The primary criticism levelled at the work concerned its artistic influences. Critic Paul de Saint-Victor warned that Moreau should extricate himself from the "harsh embrace" of Mantegna in order to realise his full potential, while Jules Claretie commented that it was drawn like a Mantegna but as poetic as a Leonardo da Vinci. Maxime du Camp, however, felt that it more resembled Vittore Carpaccio's St. George and the Dragon (1502), which Moreau had copied in Venice and which also contains the gory remains of conflict. Another critic observed that a Greek sphinx, half-woman and half-vulture, was shown, rather than an Egyptian seated sphinx, but felt that whereas Ingres had presented a modern Oedipus, Moreau had better interpreted the classical Oedipus.

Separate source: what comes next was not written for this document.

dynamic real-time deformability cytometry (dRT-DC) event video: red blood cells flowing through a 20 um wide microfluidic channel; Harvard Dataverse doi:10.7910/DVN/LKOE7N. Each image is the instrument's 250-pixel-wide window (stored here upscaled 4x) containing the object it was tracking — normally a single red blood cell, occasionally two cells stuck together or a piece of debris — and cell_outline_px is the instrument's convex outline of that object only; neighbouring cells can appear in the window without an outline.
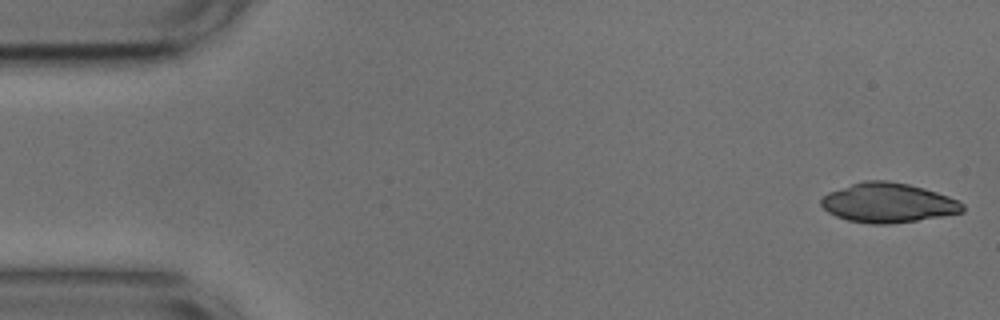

After the Salon, Moreau quickly gained a reputation for eccentricity. One commentator said Moreau's work was "like a pastiche of Mantegna created by a German student who relaxes from his painting by reading Schopenhauer".

==History==
The painting was first sold by the artist in 1864 to Prince Napoléon Bonaparte, who had a reputation as a discerning connoisseur, and paid a full 8000 francs for the work. It was then sold in 1868 to Paul Durand-Ruel, and then in the same year to William H. Herriman of Rome who gave it to the Metropolitan Museum of Art in 1920 where it is one of the few important Moreau paintings outside France.

On his death, Moreau left all of his extant paintings to the French nation where they formed the basis for the subsequent Gustave Moreau Museum.